Craft

Why is it So Hard to Write a Second Published Book? Reflections on the Sophomore Slump

There is a common refrain out there, in every corner of the internet, on panels and interviews galore, where authors talk about how hard it is to write their second published book. It’s so common, in fact, that it has a variety of names–the sophomore slump, second book syndrome, the tenth circle of hell, etc etc. Today, I’m here with the Writer’s Block Party take on why authors find their second novel so difficult — from the perspective of me, an author currently working on her second contracted book!

In many cases, it’s your first book written entirely under contract.

When I was querying and on sub, all I wanted was the chance to write that second book at all.
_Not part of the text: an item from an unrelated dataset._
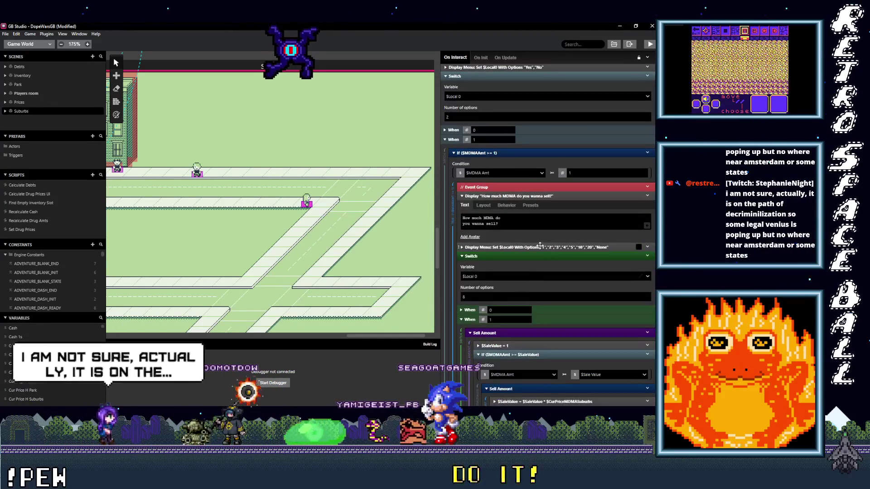
left_click(540, 247)
scroll(540, 247, "down", 3)
left_click(465, 289)
type("All")
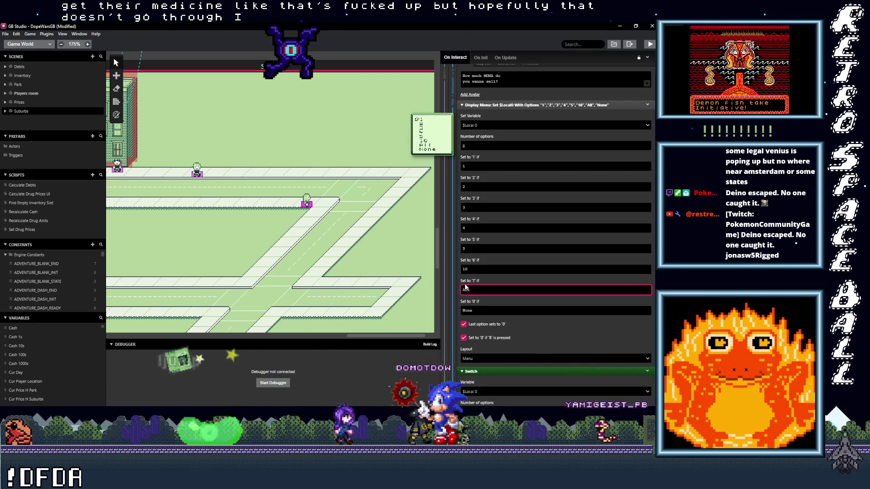
scroll(496, 314, "down", 4)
I thought, naively, that my extreme desire to make my next book the best it would be would avert the sophomore slump on its own–but actually, it only made the pressure worse. While I had three years to polish and fuss over my debut novel, I have far less time to write my second–and it’s the first time I’ve ever started something from a total blank page, KNOWING that it will be on shelves. This has taken some serious getting used to.  

Starting over is difficult–and humbling.

Going from a polished book that’s heading out into the world soon to a writing a first draft is incredibly disarming. I’d been working on my debut novel for so long, it was a huge blow to my writerly confidence to sit back down at a blank page, try to write something new, and realize that, surprise surprise, I had not magically figured out all the secrets of writing just because I’d sold a book! I still write crappy first drafts. I still don’t know how to outline. And I’m still way too fond of putting an em-dash in every other sentence.
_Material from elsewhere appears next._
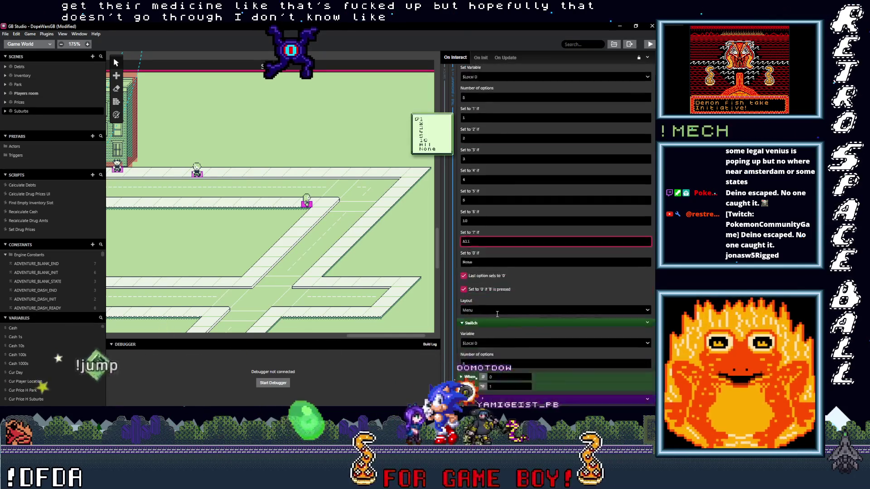
scroll(496, 314, "down", 2)
scroll(496, 313, "down", 2)
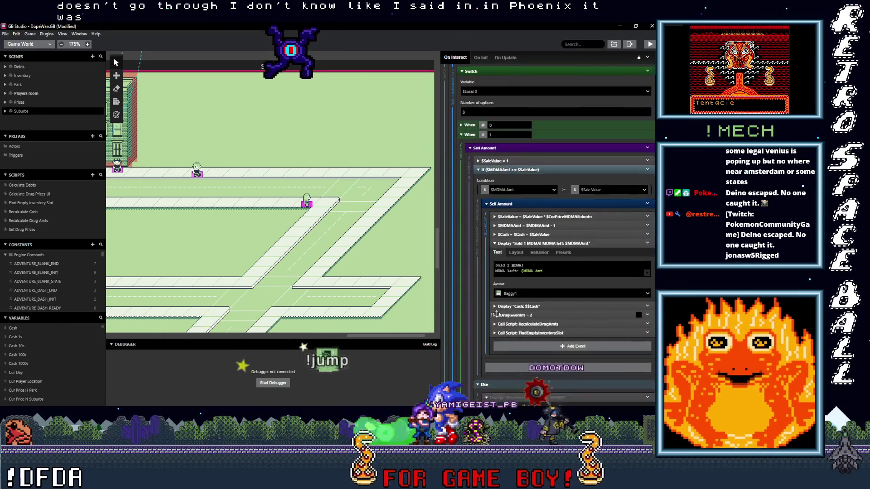
scroll(496, 314, "down", 1)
There is a saying that you don’t learn how to write books–you can only learn how to write the book you’re working on at any given time. I don’t think I really understood that saying until now. Ultimately, writing books involves learning how to start over again and again. While I’ve certainly learned a ton from writing my debut novel, as well as the books that came before it, those lessons won’t be enough to avert all the mistakes I make when I start a new project.

And that’s okay.

Sequels are hard!

Not every second book is a sequel, so this applies more to my individual experiences than every author who’s had trouble with their sophomore novel. But my debut novel sold as the first in a duology, and so right now, I’m doing something I’ve never done before: drafting a companion book. Which means I have to finish everything, tie up every arc, and keep the momentum I built in the first book going. It’s a whole new toolbox that I’ve never used before, and there have been a few growing pains.

I’m grateful.

This might seem like a weird thing to include as part of why writing a second book is hard. But it’s actually been a big reason for me. Seriously–I know how lucky I am. My books are being published! It’s a fulfillment of a lifelong dream that I will never, ever take for granted.

However, it means that when things get tough–and, guess what, they ABSOLUTELY do get tough–I feel as if I have no right to suffer. I never want to come off as condescending or ungrateful for the opportunities I have.

Yet I’ve come to realize that it’s actually incredibly humbling, and kind of nice, to know that a book deal doesn’t magically fix all of my problems. Published authors aren’t writing gods–or at least, I certainly am not. Writing is ALWAYS going to be hard, and it’s all right to acknowledge that. You can understand that something has its downsides while still being grateful for it.

You have to learn how to handle all the voices in your head.

When I started writing, the only voices that I was listening to were my characters. I created in a vacuum–I had no social media presence and no beta readers, so I wrote entirely for me. In time, however, I realized that I had let a lot more voices into my head–and that my critique partners, my agent, and my editors’ opinions, collectively, had started to matter so much more than my own.

Writing my sequel has been so tough because each time I sit down to draft, I heard all those voices in my head, critiquing every line before it ever hit the page. So I’ve been working on only listening to my own voice again–at least for now. There is a time when this book will need my editor, my agent, and my critique partners. But I can’t make this second book mine the same way my debut novel is if I don’t put my own opinions first.

I’m still drafting my second book, and it’s still hard. But I have great friends who are holding my hand and listening to me every step of the way, a great agent and editor who will help me make it the best it can be, and I feel so lucky that I get to put this book out into the world in ~2 years. So there you have it: my reflections on the sophomore slump.